_TASK OBJECTIVE:_ Wherever the word "Infinity" occurs in the listing, copy the whole line.

_INFORMATION PROVIDED:_
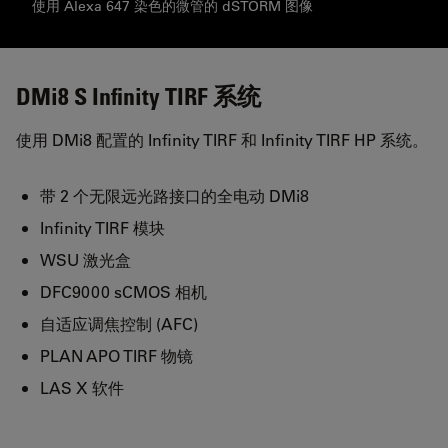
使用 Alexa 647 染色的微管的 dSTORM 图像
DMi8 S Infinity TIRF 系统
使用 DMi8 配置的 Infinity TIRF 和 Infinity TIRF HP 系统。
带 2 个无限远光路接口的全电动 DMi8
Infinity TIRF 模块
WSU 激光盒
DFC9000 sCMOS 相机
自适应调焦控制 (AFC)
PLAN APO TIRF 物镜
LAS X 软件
* * *
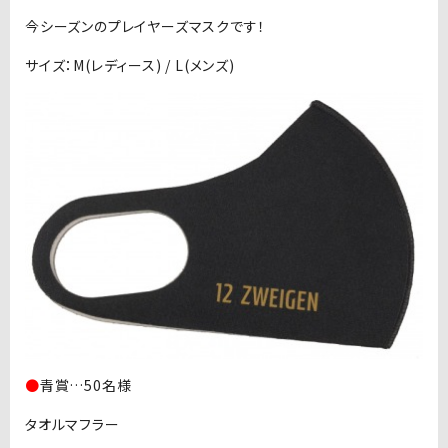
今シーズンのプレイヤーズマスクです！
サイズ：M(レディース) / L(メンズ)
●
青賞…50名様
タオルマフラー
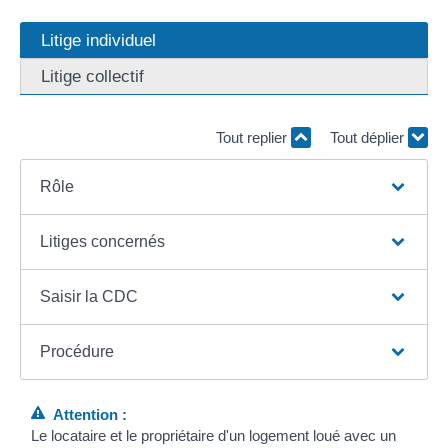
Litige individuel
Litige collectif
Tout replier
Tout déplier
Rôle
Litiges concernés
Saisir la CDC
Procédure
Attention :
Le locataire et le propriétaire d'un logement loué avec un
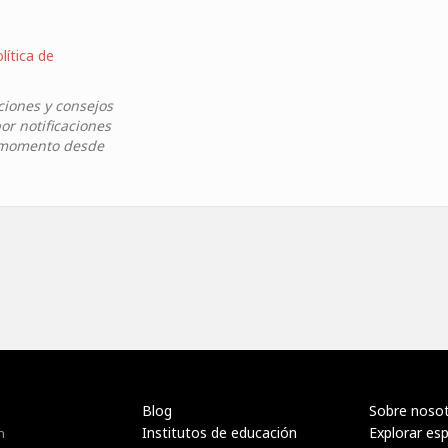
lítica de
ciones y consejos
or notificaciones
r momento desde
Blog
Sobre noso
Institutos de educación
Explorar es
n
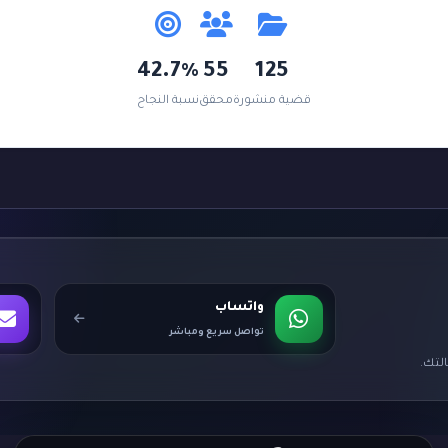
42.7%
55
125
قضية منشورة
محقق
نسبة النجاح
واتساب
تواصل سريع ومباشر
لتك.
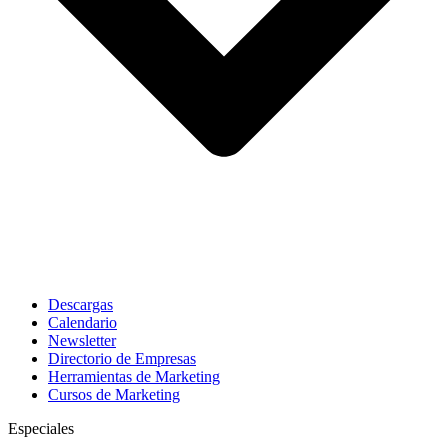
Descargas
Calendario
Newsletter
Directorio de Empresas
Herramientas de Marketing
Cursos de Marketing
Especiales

_FINAL ANSWER:_
DMi8 S Infinity TIRF 系统
使用 DMi8 配置的 Infinity TIRF 和 Infinity TIRF HP 系统。
Infinity TIRF 模块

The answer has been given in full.